A New Year's Resolution

 Happy New Year! Did you make a New Year's Resolution?

Well, I did. For 2016, I resolved to clean my room and maintain it better throughout the year. This is a common teenage problem, of course, but I decided that for this year, I will at least try to be more organized! 

I dusted, I vacuumed, and I sorted. Finally, I decided that I could no longer ignore the building mess under my bed. I looked underneath, and I rediscovered my drawings and paintings from this past year. I realized I hadn't posted anything here for a while, so today I will share what I've been up to in 2015.

It's funny that I mention my New Year's Resolution - we're only thirteen days into 2016 and my room has already reverted back to its original state...

Prairie Warbler in coloured pencil.

Roseate Spoonbill skeleton in graphite.
Bee Hummingbirds (a male and a female) in graphite. These are the smallest birds in the world!
Horned Grebe nest in watercolours. Pictured above is a mother and her chick.
Two Black-winged Stilts in a territorial dispute (a European shorebird species).

Hoatzin in coloured pencil.
A young Williamson's Sapsucker.
Hudsonian Godwit in flight. Done in watercolours.

Bird's nest in graphite.

Lesser Yellowlegs in flight.

A sketch of a dead Chestnut-sided Warbler that hit a window.... :(
A trio of Tree Swallows flying overhead. Done in watercolours.

More Tree Swallows!

Thursday, 5 March 2015

Winter Sketchbook

By the end of February, I finished my small winter sketchbook. Honestly, I didn't have many opportunities to go out birding and do any sketches from live observation, but instead I focused on a variety of subjects, from real objects to figures in magazine images and my imagination. I primarily used graphite and coloured pencils in this sketchbook, and I tried hard to fill every page. Recently, I have obtained a larger sketchbook that I have been eagerly filling with new ideas. The more I draw, the more I want to draw more...

Wednesday, 4 March 2015

Birds of Plasticine

Over the course of January, I experimented a little with colourful plasticine! The result was six of my favourite birds, each of which fit onto the palm of my hand.

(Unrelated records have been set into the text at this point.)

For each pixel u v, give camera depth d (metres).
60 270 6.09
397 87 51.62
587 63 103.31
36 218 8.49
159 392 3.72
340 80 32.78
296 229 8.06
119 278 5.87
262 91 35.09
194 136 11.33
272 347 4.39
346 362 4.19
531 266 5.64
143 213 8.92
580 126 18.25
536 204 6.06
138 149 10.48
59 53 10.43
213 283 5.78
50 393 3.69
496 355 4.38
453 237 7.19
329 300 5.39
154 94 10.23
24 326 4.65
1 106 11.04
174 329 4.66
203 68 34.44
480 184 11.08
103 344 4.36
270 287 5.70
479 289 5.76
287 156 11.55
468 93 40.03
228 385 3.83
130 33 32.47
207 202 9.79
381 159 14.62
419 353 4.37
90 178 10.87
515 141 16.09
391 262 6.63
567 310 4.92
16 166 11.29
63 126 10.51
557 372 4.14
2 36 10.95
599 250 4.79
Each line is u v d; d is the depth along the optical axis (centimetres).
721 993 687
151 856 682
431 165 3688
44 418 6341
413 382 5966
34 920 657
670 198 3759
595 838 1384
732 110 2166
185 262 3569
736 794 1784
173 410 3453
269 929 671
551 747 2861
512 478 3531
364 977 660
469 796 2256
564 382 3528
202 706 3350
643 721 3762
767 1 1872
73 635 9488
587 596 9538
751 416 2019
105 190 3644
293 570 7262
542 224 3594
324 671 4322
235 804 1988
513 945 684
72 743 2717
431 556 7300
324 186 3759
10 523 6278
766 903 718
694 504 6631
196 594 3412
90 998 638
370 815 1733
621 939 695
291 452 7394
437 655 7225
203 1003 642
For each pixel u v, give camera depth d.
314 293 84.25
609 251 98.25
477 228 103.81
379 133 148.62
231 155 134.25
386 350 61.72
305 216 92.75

My very first sculpture was a cardinal. Here, I simply used two colours.
Next, I tried something more complicated: a Blue Jay, with its vivid blue and remarkable patterns.
Baltimore Oriole
Long-tailed Duck
Saw-whet Owl
My last one was a loon. This one definitely tested my patience. The checkerboard back took ages, and the entire bird represents about three hours of work. Phew!

Wednesday, 2 July 2014

A Bird in the Hand

An original painting by Caroline

Niagara lifers!

There are about 50 gull species on Earth, and 21 of them have been observed in Niagara. Tens of thousands of gulls flock the river throughout the winter, and this gives birders the once in a lifetime chance to see rare species coming from all over North America. This December, I had the incredible opportunity to visit Niagara, and see some of the area's specialties.

I started out at the Sir Adam Beck hydroelectric plant. From the platform overlooking the reservoir, one sees so many gulls, it's almost impossible to see the water. The highlight was two Iceland Gulls, but I wasn't able to pick out much else from there. Next, I followed the river upstream to Dufferin Islands Park, which is located just west of the Falls. It wasn't a long walk to the water from there, and I had astounding luck to see the Red Phalarope and the late Purple Sandpiper that have been hanging around there that week!

The sandpiper was difficult to see in the distance, but the phalarope gave us amazing looks - it must have been only a few metres away from the lookout! I have only ever seen phalaropes on pelagic trips before, however it is completely different to be able to study them this closely. The phalarope proved to be quite the agitated bird always darting about and constantly fluttering everywhere.

My Red Phalarope drawing
As I was enjoying the snow-covered scenery, a fellow birder pointed out a pair of beautiful Black-legged Kittiwakes that were circling in and out of the mist just below the Falls. I was so thrilled.... This trip to Niagara certainly taught me there is a more beautiful side to the harsh Canadian winter that I am all too familiar with!

Drawing inspiration from bird specimens

Dark-eyed Junco closed wing (above) and spread tail (below)

Junco's wing - upper-side (above) and underside (below)

Common Nighthawk specimen

Gull's skull

Hog Island Nature

Intertidal zone discovery: Crab claw

A lavender-coloured wildflower - yet to be identified

Periwinkle snail - delicious when roasted just right!